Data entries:
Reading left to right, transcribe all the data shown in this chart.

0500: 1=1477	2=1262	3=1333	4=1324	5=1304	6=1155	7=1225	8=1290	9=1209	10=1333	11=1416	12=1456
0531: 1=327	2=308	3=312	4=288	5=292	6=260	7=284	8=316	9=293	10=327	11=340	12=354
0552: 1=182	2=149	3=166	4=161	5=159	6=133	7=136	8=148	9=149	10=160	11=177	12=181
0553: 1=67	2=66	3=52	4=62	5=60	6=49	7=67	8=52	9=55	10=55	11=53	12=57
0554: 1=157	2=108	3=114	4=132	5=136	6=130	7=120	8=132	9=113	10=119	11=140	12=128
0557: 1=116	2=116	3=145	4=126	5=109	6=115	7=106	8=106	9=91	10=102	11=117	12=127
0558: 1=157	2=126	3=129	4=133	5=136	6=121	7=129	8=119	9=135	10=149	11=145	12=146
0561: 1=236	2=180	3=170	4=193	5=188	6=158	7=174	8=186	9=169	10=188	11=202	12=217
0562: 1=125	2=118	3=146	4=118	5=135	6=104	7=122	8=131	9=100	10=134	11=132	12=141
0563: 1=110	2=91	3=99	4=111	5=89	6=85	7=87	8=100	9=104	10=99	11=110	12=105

▶ _Activity_: Please copy every one of the records above, keeping each line identical to the original.

▶ _Result for this task_:
Reading left to right, transcribe all the data shown in this chart.

0500: 1=1477	2=1262	3=1333	4=1324	5=1304	6=1155	7=1225	8=1290	9=1209	10=1333	11=1416	12=1456
0531: 1=327	2=308	3=312	4=288	5=292	6=260	7=284	8=316	9=293	10=327	11=340	12=354
0552: 1=182	2=149	3=166	4=161	5=159	6=133	7=136	8=148	9=149	10=160	11=177	12=181
0553: 1=67	2=66	3=52	4=62	5=60	6=49	7=67	8=52	9=55	10=55	11=53	12=57
0554: 1=157	2=108	3=114	4=132	5=136	6=130	7=120	8=132	9=113	10=119	11=140	12=128
0557: 1=116	2=116	3=145	4=126	5=109	6=115	7=106	8=106	9=91	10=102	11=117	12=127
0558: 1=157	2=126	3=129	4=133	5=136	6=121	7=129	8=119	9=135	10=149	11=145	12=146
0561: 1=236	2=180	3=170	4=193	5=188	6=158	7=174	8=186	9=169	10=188	11=202	12=217
0562: 1=125	2=118	3=146	4=118	5=135	6=104	7=122	8=131	9=100	10=134	11=132	12=141
0563: 1=110	2=91	3=99	4=111	5=89	6=85	7=87	8=100	9=104	10=99	11=110	12=105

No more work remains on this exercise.